[EXTRACTED INFORMATION — start]

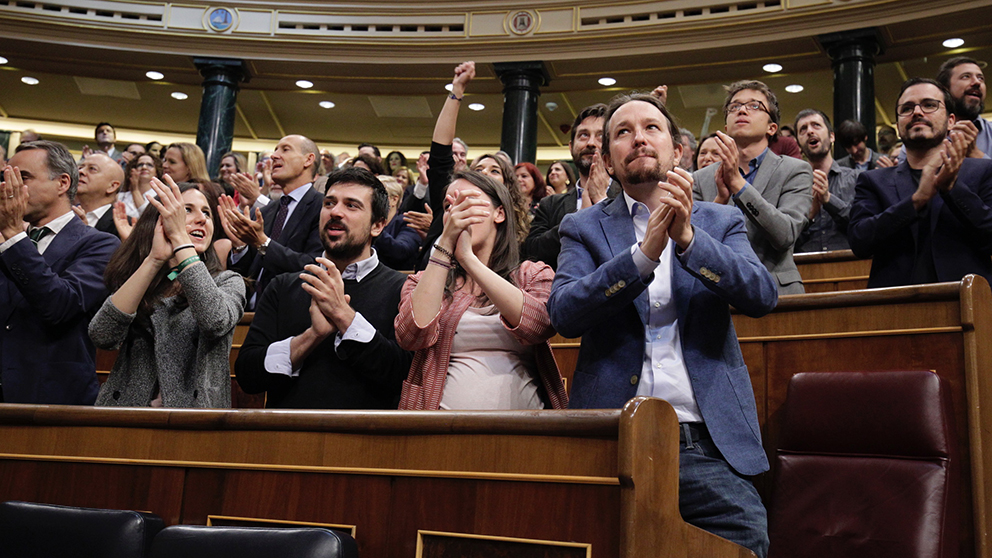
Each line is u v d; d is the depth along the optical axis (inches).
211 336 62.8
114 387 63.9
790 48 224.4
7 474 51.8
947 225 72.9
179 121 312.7
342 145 321.4
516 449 39.2
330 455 43.9
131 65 265.7
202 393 62.5
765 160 83.9
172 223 63.6
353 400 60.7
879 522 50.8
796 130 122.3
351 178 69.2
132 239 68.3
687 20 227.9
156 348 63.3
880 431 53.4
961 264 71.4
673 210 44.6
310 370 61.7
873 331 60.2
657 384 46.2
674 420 37.4
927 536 48.8
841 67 212.4
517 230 80.0
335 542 37.8
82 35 253.0
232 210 88.4
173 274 64.4
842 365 61.2
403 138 315.0
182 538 40.3
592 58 239.6
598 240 51.3
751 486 45.4
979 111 100.3
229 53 256.5
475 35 245.8
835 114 211.8
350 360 59.6
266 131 313.4
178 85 282.0
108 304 62.2
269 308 66.6
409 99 282.0
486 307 56.8
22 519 46.0
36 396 67.5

[EXTRACTED INFORMATION — finish]

> _WHAT YOU WILL DO_: The required output is every line of the data above, set down exactly and stripped of pictures.

> _ANSWER BOX_:
Each line is u v d; d is the depth along the optical axis (inches).
211 336 62.8
114 387 63.9
790 48 224.4
7 474 51.8
947 225 72.9
179 121 312.7
342 145 321.4
516 449 39.2
330 455 43.9
131 65 265.7
202 393 62.5
765 160 83.9
172 223 63.6
353 400 60.7
879 522 50.8
796 130 122.3
351 178 69.2
132 239 68.3
687 20 227.9
156 348 63.3
880 431 53.4
961 264 71.4
673 210 44.6
310 370 61.7
873 331 60.2
657 384 46.2
674 420 37.4
927 536 48.8
841 67 212.4
517 230 80.0
335 542 37.8
82 35 253.0
232 210 88.4
173 274 64.4
842 365 61.2
403 138 315.0
182 538 40.3
592 58 239.6
598 240 51.3
751 486 45.4
979 111 100.3
229 53 256.5
475 35 245.8
835 114 211.8
350 360 59.6
266 131 313.4
178 85 282.0
108 304 62.2
269 308 66.6
409 99 282.0
486 307 56.8
22 519 46.0
36 396 67.5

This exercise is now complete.